The question is, was this project tendered, or is it another case of Direct Award to friends, family and foreigners (FFF)?
This government has a fetish for companies out of the Far East:
- We have the infamous DSH – a Teo Ah Khing project, from Malasysia.
- We have Pemandu, which has used Saint Lucian’s for free to develop the multi-million dollar vision and medium strategy for the government, as well as helping with implementation, is also from Malaysia.
- We have Health City from India.
- And we have Crimson Logic from Singapore.
If this is not reason enough to worry, it appears that this Evolution Project bears a striking similarity to the Caribbean Digital Transformation Project, and there is significant overlap.
We must therefore be very concerned that the combined cost of these projects is $99.5 million, just under $100 million. And given this government’s poor record with ICT projects, I have serious concerns about taking away monies intended to directly assist the people of Saint Lucia, to finance these projects.
This Allen Chastanet-led United Workers Party (UWP) administration, from June 6, 2016, has shown no compassion for the poor and vulnerable – and has no commitment to a social safety net (public welfare) in contrast to much infinity for corporate welfare.
This Chastanet-led UWP administration appears before the world as a callous government, devoid of empathy.
If all indicators are to continue along the same trajectory, especially in respect of the dynamic of economic inclusion and exclusion, we shall soon reach a point where the negatives are going to overwhelm the positives.
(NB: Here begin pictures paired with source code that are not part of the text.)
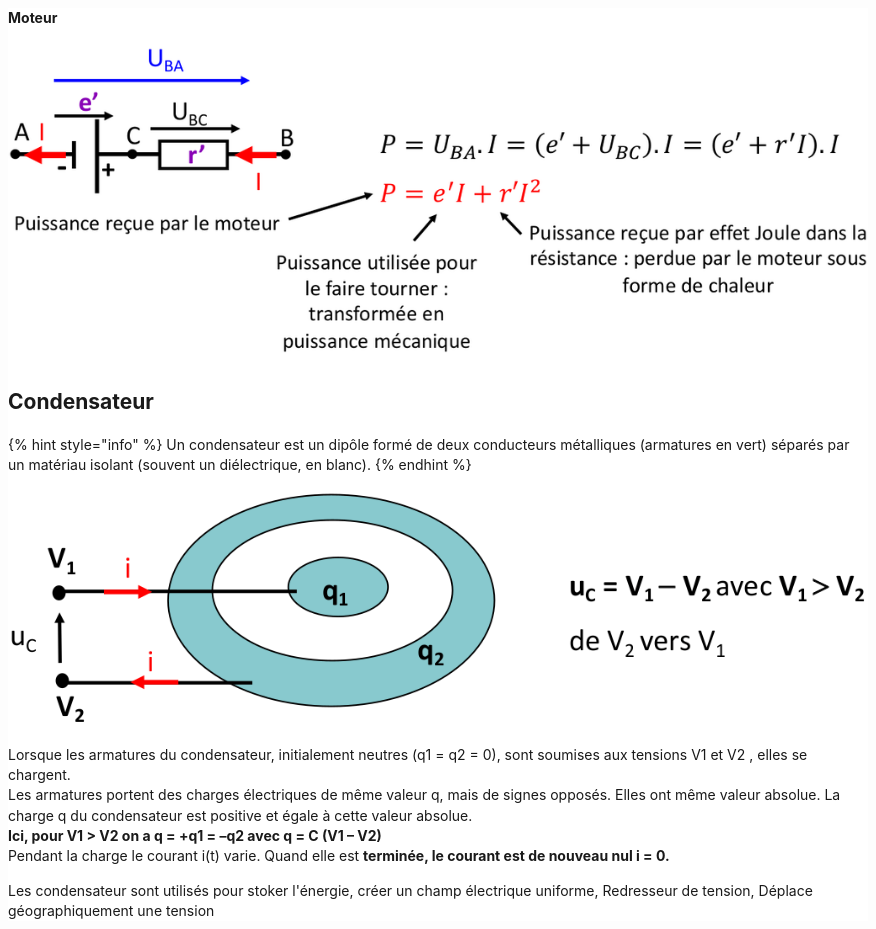 #### Moteur

![](../.gitbook/assets/puissance_electrique_moteur.png)

## Condensateur

{% hint style="info" %}
Un condensateur est un dipôle formé de deux conducteurs métalliques \(armatures en vert\) séparés par un matériau isolant \(souvent un diélectrique, en blanc\).
{% endhint %}

![](../.gitbook/assets/condensateur_schema.png)

Lorsque les armatures du condensateur, initialement neutres \(q1 = q2 = 0\), sont soumises aux tensions V1 et V2 , elles se chargent.  
Les armatures portent des charges électriques de même valeur q, mais de signes opposés. Elles ont même valeur absolue. La charge q du condensateur est positive et égale à cette valeur absolue.  
**Ici, pour V1 &gt; V2 on a q = +q1 = –q2 avec q = C \(V1 – V2\)**  
Pendant la charge le courant i\(t\) varie. Quand elle est **terminée, le courant est de nouveau nul i = 0.**

Les condensateur sont utilisés pour stoker l'énergie, créer un champ électrique uniforme, Redresseur de tension, Déplace géographiquement une tension
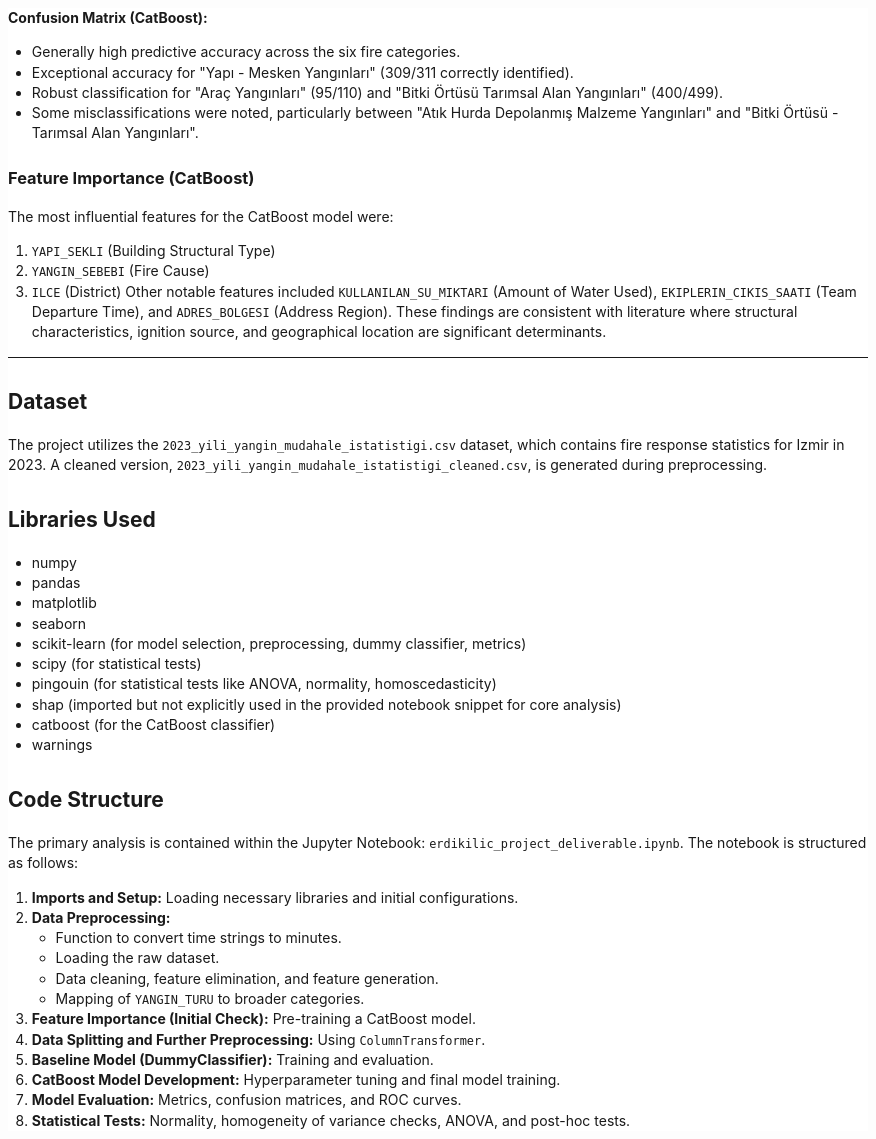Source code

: **Confusion Matrix (CatBoost):**
* Generally high predictive accuracy across the six fire categories.
* Exceptional accuracy for "Yapı - Mesken Yangınları" (309/311 correctly identified).
* Robust classification for "Araç Yangınları" (95/110) and "Bitki Örtüsü Tarımsal Alan Yangınları" (400/499).
* Some misclassifications were noted, particularly between "Atık Hurda Depolanmış Malzeme Yangınları" and "Bitki Örtüsü - Tarımsal Alan Yangınları".

### Feature Importance (CatBoost)
The most influential features for the CatBoost model were:
1.  `YAPI_SEKLI` (Building Structural Type) 
2.  `YANGIN_SEBEBI` (Fire Cause) 
3.  `ILCE` (District) 
Other notable features included `KULLANILAN_SU_MIKTARI` (Amount of Water Used), `EKIPLERIN_CIKIS_SAATI` (Team Departure Time), and `ADRES_BOLGESI` (Address Region). These findings are consistent with literature where structural characteristics, ignition source, and geographical location are significant determinants.

---
## Dataset

The project utilizes the `2023_yili_yangin_mudahale_istatistigi.csv` dataset, which contains fire response statistics for Izmir in 2023. A cleaned version, `2023_yili_yangin_mudahale_istatistigi_cleaned.csv`, is generated during preprocessing.

## Libraries Used

* numpy
* pandas
* matplotlib
* seaborn
* scikit-learn (for model selection, preprocessing, dummy classifier, metrics)
* scipy (for statistical tests)
* pingouin (for statistical tests like ANOVA, normality, homoscedasticity)
* shap (imported but not explicitly used in the provided notebook snippet for core analysis)
* catboost (for the CatBoost classifier)
* warnings

## Code Structure

The primary analysis is contained within the Jupyter Notebook: `erdikilic_project_deliverable.ipynb`.
The notebook is structured as follows:
1.  **Imports and Setup:** Loading necessary libraries and initial configurations.
2.  **Data Preprocessing:**
    * Function to convert time strings to minutes.
    * Loading the raw dataset.
    * Data cleaning, feature elimination, and feature generation.
    * Mapping of `YANGIN_TURU` to broader categories.
3.  **Feature Importance (Initial Check):** Pre-training a CatBoost model.
4.  **Data Splitting and Further Preprocessing:** Using `ColumnTransformer`.
5.  **Baseline Model (DummyClassifier):** Training and evaluation.
6.  **CatBoost Model Development:** Hyperparameter tuning and final model training.
7.  **Model Evaluation:** Metrics, confusion matrices, and ROC curves.
8.  **Statistical Tests:** Normality, homogeneity of variance checks, ANOVA, and post-hoc tests.
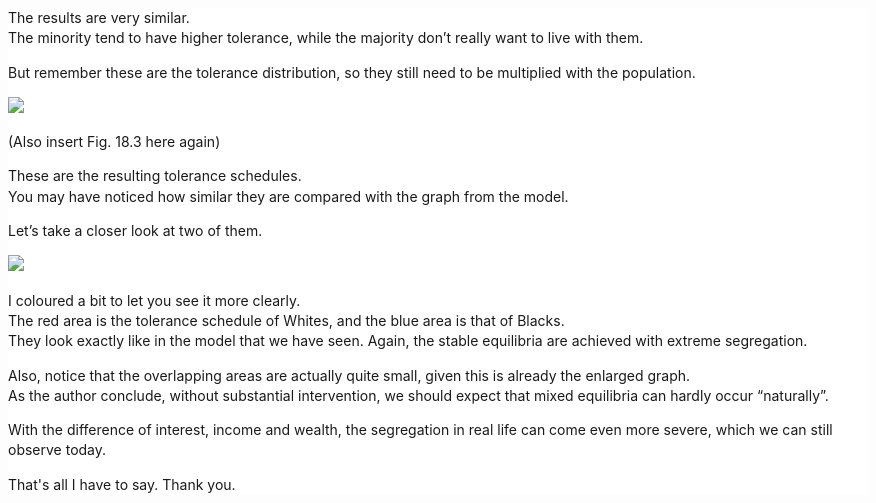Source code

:   
  
  
  
  
  
  
  
  
The results are very similar.  
The minority tend to have higher tolerance, while the majority don’t
really want to live with them.  
  
But remember these are the tolerance distribution, so they still need to
be multiplied with the population.  

[![](../images/thumbnails/2017-06-27-parable-of-the-polygons-notes-on-schelling-1971-clark-1991-Fig%2B6-dup.png)](../images/2017-06-27-parable-of-the-polygons-notes-on-schelling-1971-clark-1991-Fig%2B6-dup.png)

  

  
(Also insert Fig. 18.3 here again)  
  

  
  
These are the resulting tolerance schedules.  
You may have noticed how similar they are compared with the graph from
the model.  
  
Let’s take a closer look at two of them.  

[![](../images/thumbnails/2017-06-27-parable-of-the-polygons-notes-on-schelling-1971-clark-1991-Fig%2B7-1.png)](../images/2017-06-27-parable-of-the-polygons-notes-on-schelling-1971-clark-1991-Fig%2B7-1.png)

  
  
  
  
  
  
  
  
  
  
  
  
  
I coloured a bit to let you see it more clearly.  
The red area is the tolerance schedule of Whites, and the blue area is
that of Blacks.  
They look exactly like in the model that we have seen. Again, the stable
equilibria are achieved with extreme segregation.  
  
Also, notice that the overlapping areas are actually quite small, given
this is already the enlarged graph.  
As the author conclude, without substantial intervention, we should
expect that mixed equilibria can hardly occur “naturally”.  
  
With the difference of interest, income and wealth, the segregation in
real life can come even more severe, which we can still observe today.  
  
That's all I have to say. Thank you.
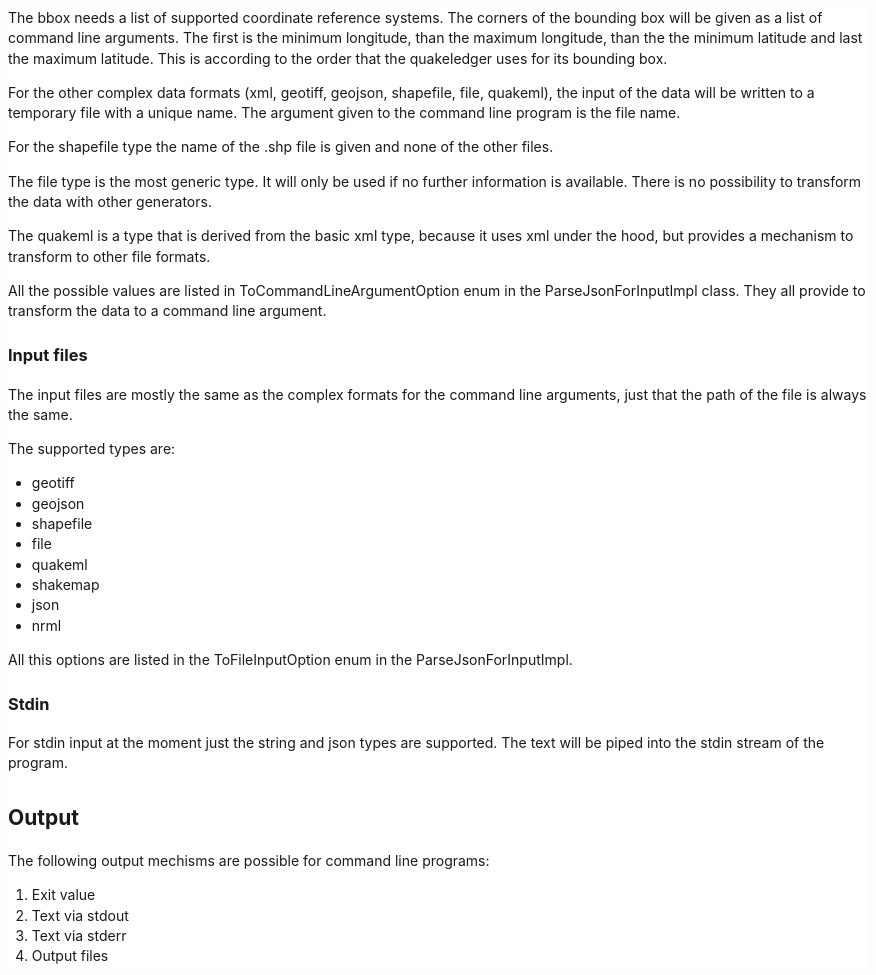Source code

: The bbox needs a list of supported coordinate reference systems.
The corners of the bounding box will be given as a list of command line
arguments.
The first is the minimum longitude, than the maximum longitude, than
the the minimum latitude and last the maximum latitude.
This is according to the order that the quakeledger uses for its
bounding box.

For the other complex data formats (xml, geotiff, geojson, shapefile, file, quakeml),
the input of the data will be written to a temporary file with a
unique name. The argument given to the command line program is the file name.

For the shapefile type the name of the .shp file is given and none of the other files.

The file type is the most generic type. It will only be used if no
further information is available. There is no possibility to transform
the data with other generators.

The quakeml is a type that is derived from the basic xml type, because it uses
xml under the hood, but provides a mechanism to transform to other file formats.

All the possible values are listed in ToCommandLineArgumentOption enum
in the ParseJsonForInputImpl class. They all provide to transform the data to
a command line argument.

### Input files

The input files are mostly the same as the complex formats for the
command line arguments, just that the path of the file is always the same.

The supported types are:

- geotiff
- geojson
- shapefile
- file
- quakeml
- shakemap
- json
- nrml

All this options are listed in the ToFileInputOption enum
in the ParseJsonForInputImpl.

### Stdin

For stdin input at the moment just the string and json types are supported.
The text will be piped into the stdin stream of the program.

## Output

The following output mechisms are possible for command line programs:

1. Exit value
2. Text via stdout
3. Text via stderr
4. Output files
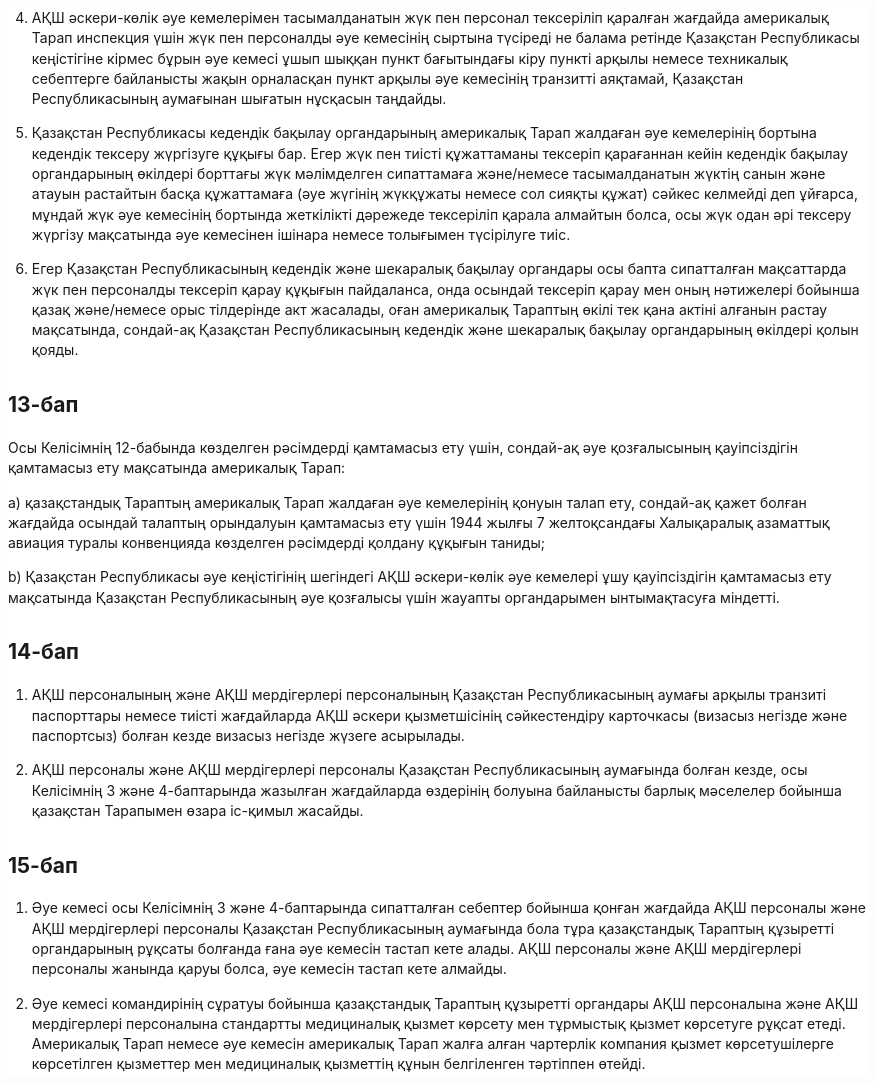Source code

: 4. АҚШ әскери-көлік әуе кемелерімен тасымалданатын жүк пен персонал тексеріліп қаралған жағдайда америкалық Тарап инспекция үшін жүк пен персоналды әуе кемесінің сыртына түсіреді не балама ретінде Қазақстан Республикасы кеңістігіне кірмес бұрын әуе кемесі ұшып шыққан пункт бағытындағы кіру пункті арқылы немесе техникалық себептерге байланысты жақын орналасқан пункт арқылы әуе кемесінің транзитті аяқтамай, Қазақстан Республикасының аумағынан шығатын нұсқасын таңдайды.

5. Қазақстан Республикасы кедендік бақылау органдарының америкалық Тарап жалдаған әуе кемелерінің бортына кедендік тексеру жүргізуге құқығы бар. Егер жүк пен тиісті құжаттаманы тексеріп қарағаннан кейін кедендік бақылау органдарының өкілдері борттағы жүк мәлімделген сипаттамаға және/немесе тасымалданатын жүктің санын және атауын растайтын басқа құжаттамаға (әуе жүгінің жүкқұжаты немесе сол сияқты құжат) сәйкес келмейді деп ұйғарса, мұндай жүк әуе кемесінің бортында жеткілікті дәрежеде тексеріліп қарала алмайтын болса, осы жүк одан әрі тексеру жүргізу мақсатында әуе кемесінен ішінара немесе толығымен түсірілуге тиіс.

6. Егер Қазақстан Республикасының кедендік және шекаралық бақылау органдары осы бапта сипатталған мақсаттарда жүк пен персоналды тексеріп қарау құқығын пайдаланса, онда осындай тексеріп қарау мен оның нәтижелері бойынша қазақ және/немесе орыс тілдерінде акт жасалады, оған америкалық Тараптың өкілі тек қана актіні алғанын растау мақсатында, сондай-ақ Қазақстан Республикасының кедендік және шекаралық бақылау органдарының өкілдері қолын қояды.

## 13-бап

Осы Келісімнің 12-бабында көзделген рәсімдерді қамтамасыз ету үшін, сондай-ақ әуе қозғалысының қауіпсіздігін қамтамасыз ету мақсатында америкалық Тарап:

a) қазақстандық Тараптың америкалық Тарап жалдаған әуе кемелерінің қонуын талап ету, сондай-ақ қажет болған жағдайда осындай талаптың орындалуын қамтамасыз ету үшін 1944 жылғы 7 желтоқсандағы Халықаралық азаматтық авиация туралы конвенцияда көзделген рәсімдерді қолдану құқығын таниды;

b) Қазақстан Республикасы әуе кеңістігінің шегіндегі АҚШ әскери-көлік әуе кемелері ұшу қауіпсіздігін қамтамасыз ету мақсатында Қазақстан Республикасының әуе қозғалысы үшін жауапты органдарымен ынтымақтасуға міндетті.

## 14-бап

1. АҚШ персоналының және АҚШ мердігерлері персоналының Қазақстан Республикасының аумағы арқылы транзиті паспорттары немесе тиісті жағдайларда АҚШ әскери қызметшісінің сәйкестендіру карточкасы (визасыз негізде және паспортсыз) болған кезде визасыз негізде жүзеге асырылады.

2. АҚШ персоналы және АҚШ мердігерлері персоналы Қазақстан Республикасының аумағында болған кезде, осы Келісімнің 3 және 4-баптарында жазылған жағдайларда өздерінің болуына байланысты барлық мәселелер бойынша қазақстан Тарапымен өзара іс-қимыл жасайды.

## 15-бап

1. Әуе кемесі осы Келісімнің 3 және 4-баптарында сипатталған себептер бойынша қонған жағдайда АҚШ персоналы және АҚШ мердігерлері персоналы Қазақстан Республикасының аумағында бола тұра қазақстандық Тараптың құзыретті органдарының рұқсаты болғанда ғана әуе кемесін тастап кете алады. АҚШ персоналы және АҚШ мердігерлері персоналы жанында қаруы болса, әуе кемесін тастап кете алмайды.

2. Әуе кемесі командирінің сұратуы бойынша қазақстандық Тараптың құзыретті органдары АҚШ персоналына және АҚШ мердігерлері персоналына стандартты медициналық қызмет көрсету мен тұрмыстық қызмет көрсетуге рұқсат етеді. Америкалық Тарап немесе әуе кемесін америкалық Тарап жалға алған чартерлік компания қызмет көрсетушілерге көрсетілген қызметтер мен медициналық қызметтің құнын белгіленген тәртіппен өтейді.
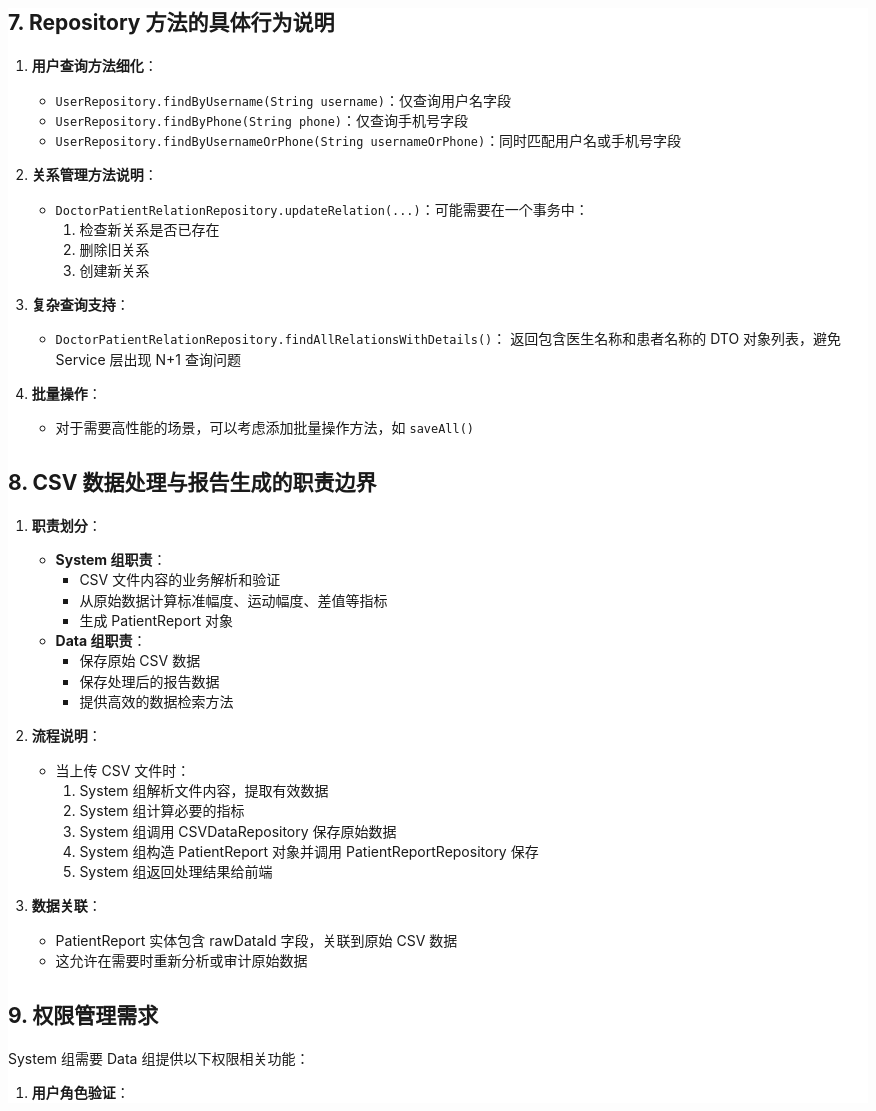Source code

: ## 7. Repository 方法的具体行为说明

1. **用户查询方法细化**：

   - `UserRepository.findByUsername(String username)`：仅查询用户名字段
   - `UserRepository.findByPhone(String phone)`：仅查询手机号字段
   - `UserRepository.findByUsernameOrPhone(String usernameOrPhone)`：同时匹配用户名或手机号字段

2. **关系管理方法说明**：

   - `DoctorPatientRelationRepository.updateRelation(...)`：可能需要在一个事务中：
     1. 检查新关系是否已存在
     2. 删除旧关系
     3. 创建新关系

3. **复杂查询支持**：

   - `DoctorPatientRelationRepository.findAllRelationsWithDetails()`：
     返回包含医生名称和患者名称的 DTO 对象列表，避免 Service 层出现 N+1 查询问题

4. **批量操作**：

   - 对于需要高性能的场景，可以考虑添加批量操作方法，如 `saveAll()`

## 8. CSV 数据处理与报告生成的职责边界

1. **职责划分**：

   - **System 组职责**：
     - CSV 文件内容的业务解析和验证
     - 从原始数据计算标准幅度、运动幅度、差值等指标
     - 生成 PatientReport 对象
   - **Data 组职责**：
     - 保存原始 CSV 数据
     - 保存处理后的报告数据
     - 提供高效的数据检索方法

2. **流程说明**：

   - 当上传 CSV 文件时：
     1. System 组解析文件内容，提取有效数据
     2. System 组计算必要的指标
     3. System 组调用 CSVDataRepository 保存原始数据
     4. System 组构造 PatientReport 对象并调用 PatientReportRepository 保存
     5. System 组返回处理结果给前端

3. **数据关联**：

   - PatientReport 实体包含 rawDataId 字段，关联到原始 CSV 数据
   - 这允许在需要时重新分析或审计原始数据

## 9. 权限管理需求

System 组需要 Data 组提供以下权限相关功能：

1. **用户角色验证**：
Because, by wasting tens of millions of dollars of our country’s money into OJO Labs, Cabot St Lucia and DSH, at the expense of our development, we are being denied the use of our resources to reduce poverty and inequality in Saint Lucia.
Under this government, we are facing growing conditions of inequality and the accumulation of wealth in the hands of a few households, while large sectors of our country are being excluded.
I, therefore, end with this simple but urgent message: that we must put an end to this UWP administration before it puts an end to us.